We will, as last year, spend the holiday apart. The girls and I will travel again to Florida, yes, for one million dollars (done with the Dr. Evil pinky ponder to the mouth), and Didier will stay to cook, serve, and entertain the spoiled guests at his hotel. He will be so busy that on Christmas morning he will be on the beach at 6 am serving champagne to the hotel patrons while his wife and children open the gifts that Santa was so kind enough to leave with Grandma and Grandpa, in the living room of their home. We will SKYPE him to send our love and well wishes some time in the afternoon and then spend a week with my parents. In their home. Where I will be 17 again. Except this time with two children who are truly loved and adored when they are adorable but who need to go behind Door Number 2 when their childish personalities come out and they become "too much." I am working on centering myself now so when I go left of center, I remember where the middle is and don't bug out of my face too much. If we thought it were at all possible to stay and spend time together, we certainly would. But Didier's job demands too much of his time and attention during busy season and the girls would mourn his absence every hour.
This time of year has always been tough for me.
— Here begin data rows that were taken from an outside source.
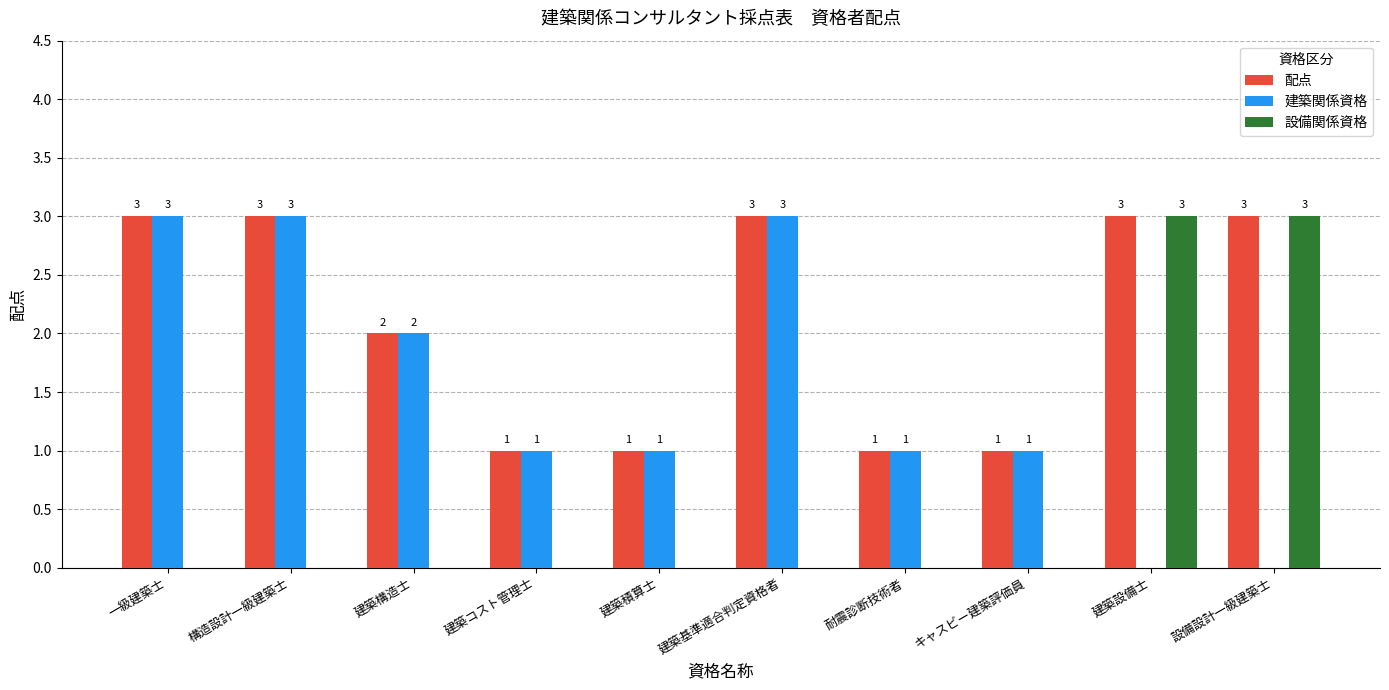

What is the highest value of the 建築関係資格 series?

3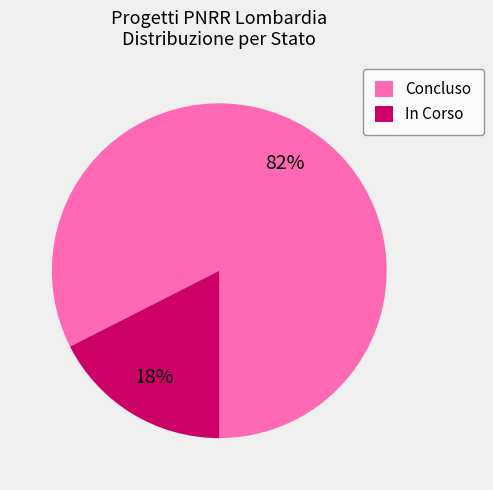

True or false: Concluso accounts for 15% of the total.

False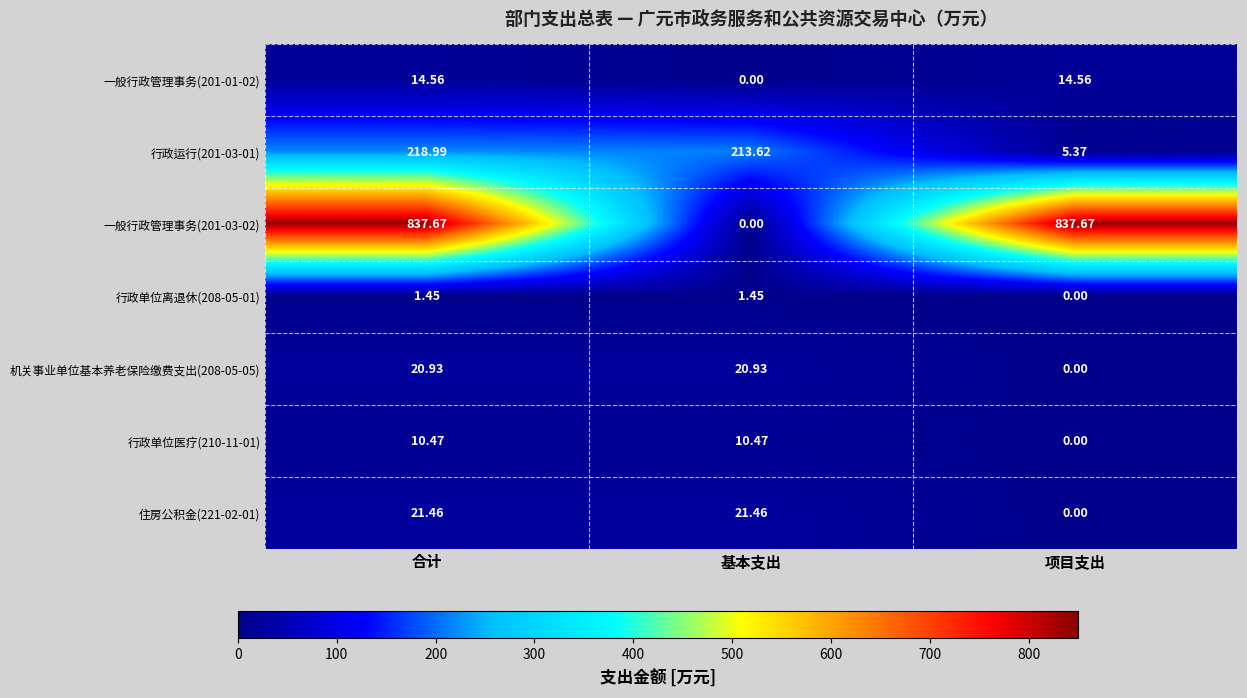

List the labels in order of 行政运行(201-03-01) value, smallest first.

项目支出, 基本支出, 合计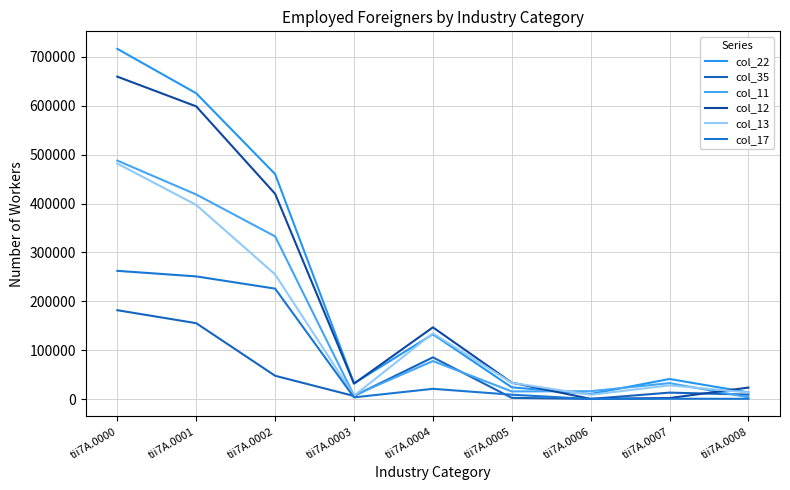

What is the minimum value for col_12?

741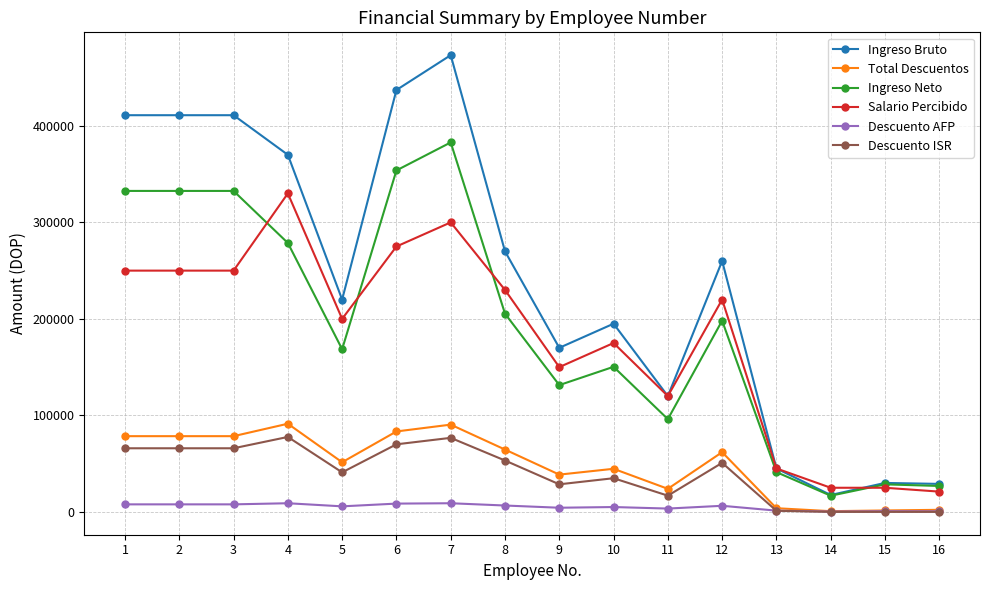

Which series has the largest total across all categories?

Ingreso Bruto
I am a real melancholy baby, even though I am outwardly and quite truthfully at heart, very sunny. I am the light and the dark and this time of year reminds me just how much so. I love the time from Thanksgiving all the way to the new year. There is resolution, hope, promise for the new year. But there is also, the end. A reminder of what has passed and what will no longer be. I think in broad strokes at this time of year, so the minutiae gives way to the grander picture which is good. It doesn't help that my birthday falls right after the new year when most people are getting back into routine and the joys of the holiday season give way to real life.
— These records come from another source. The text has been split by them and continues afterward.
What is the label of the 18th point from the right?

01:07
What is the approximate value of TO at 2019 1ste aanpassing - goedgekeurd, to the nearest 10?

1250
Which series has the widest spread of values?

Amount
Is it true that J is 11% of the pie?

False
Real life. At the end of the year means gifts, Christmas plays and shows and pageants, letters to Santa, a decorated tree at home, so Santa has a place to leave more gifts for the girls in Barbados and so that Papa will not feel left out of the spirit. Real life also means, celebrating our anniversary with whispers and quick moments of holding hands and packing. Real life means, carrying gifts bought in Florida and brought to Barbados over Thanksgiving, back to Florida because my brain was too tired to consider leaving them there. Real life means a Christmas alone with the girls and my parents when they should have their father there to celebrate too. Real life means turning 40 and then 41 at home with my parents. Real life means coming back to Barbados in time to get Lily sent off to the next term of school while poor Didier continues to do all he can at an understaffed, under-managed hotel.
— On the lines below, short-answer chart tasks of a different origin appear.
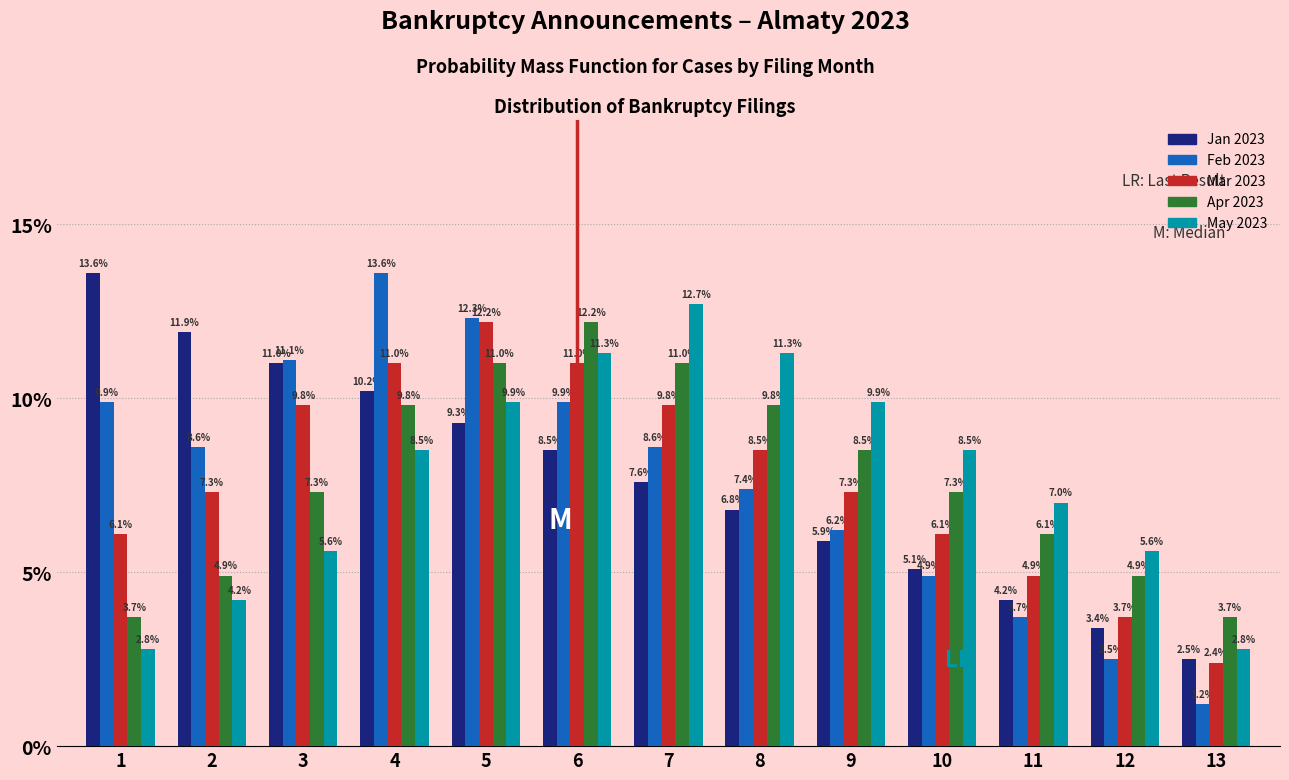

Reading right to left, extract all data points from this chart.

Jan 2023: 13=2.5	12=3.4	11=4.2	10=5.1	9=5.9	8=6.8	7=7.6	6=8.5	5=9.3	4=10.2	3=11.0	2=11.9	1=13.6
Feb 2023: 13=1.2	12=2.5	11=3.7	10=4.9	9=6.2	8=7.4	7=8.6	6=9.9	5=12.3	4=13.6	3=11.1	2=8.6	1=9.9
Mar 2023: 13=2.4	12=3.7	11=4.9	10=6.1	9=7.3	8=8.5	7=9.8	6=11.0	5=12.2	4=11.0	3=9.8	2=7.3	1=6.1
Apr 2023: 13=3.7	12=4.9	11=6.1	10=7.3	9=8.5	8=9.8	7=11.0	6=12.2	5=11.0	4=9.8	3=7.3	2=4.9	1=3.7
May 2023: 13=2.8	12=5.6	11=7.0	10=8.5	9=9.9	8=11.3	7=12.7	6=11.3	5=9.9	4=8.5	3=5.6	2=4.2	1=2.8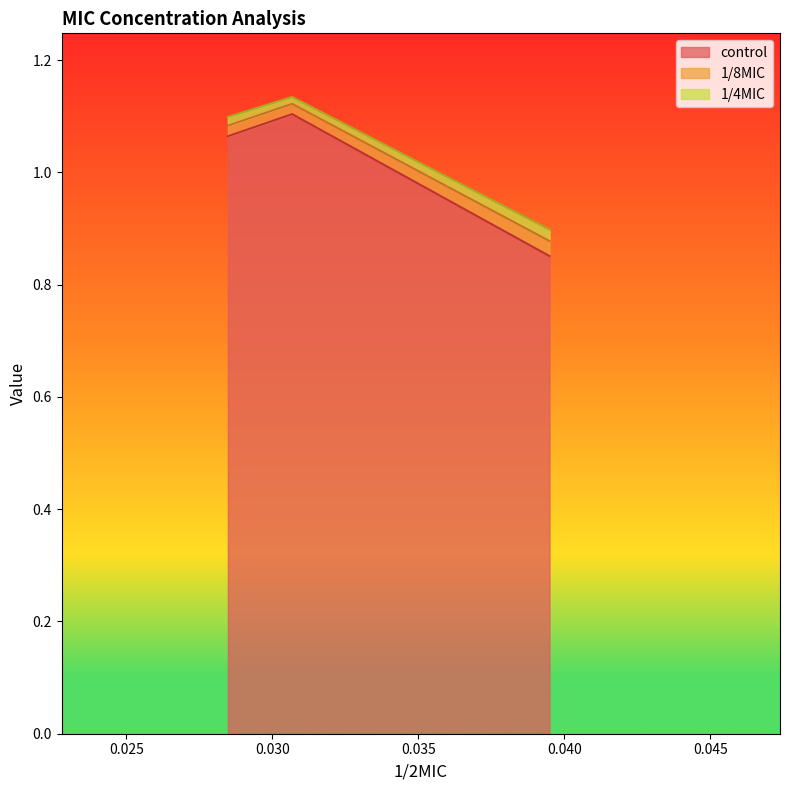

What are all the series names shown in the legend?

control, 1/8MIC, 1/4MIC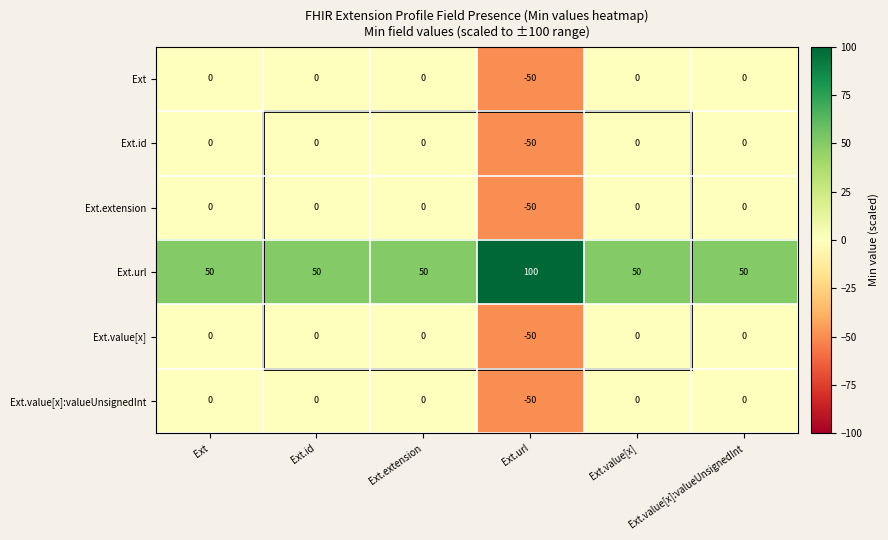

Which series has the largest total across all categories?

Ext.url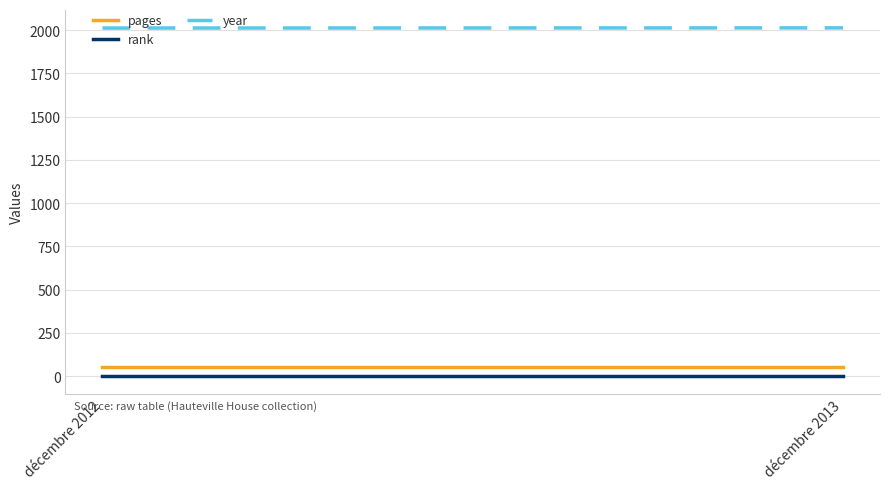

How many data points in year are less than 2013?

1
But it also means planning, dreaming, starting afresh in my heart and mind. Because a new year brings with it the chance to do something completely different. As the new year starts, I don't write resolutions, but I gain resolve and promise myself to achieve something I thought I couldn't. I do it for myself and for the girls because as they see me do something they know I fear, it will give them the nerve to try it themselves one day. And I do tell them that I am doing something I am a little afraid of. I do share with them that it is scary, difficult, challenging, whatever it might be so that they don't think that I have some sort of superhuman strength. So they can see that I am just a person too and that I am willing to try.
So Didier has taken his allergy meds, though he is still convinced he does not have allergies, and has improved immensely. Lily has been given incentive not to throw up in the car by way of rewards for each time she doesn't, which will lead to a small price after five vomit-free morning car rides. Virginie was given a probiotic and lots of coconut water and liquid and is back on her regular cycle. And Mommy? Well Mommy is trying to tackle that on-line shopping list and wrangle the gifts for all who do so much to support us in our lives here. Mommy is grateful and Mommy is hopeful. And she hopes that in her forty-first year, she will find a way to celebrate with her husband and two beautiful girls together in a place that restores peace and hope to our family.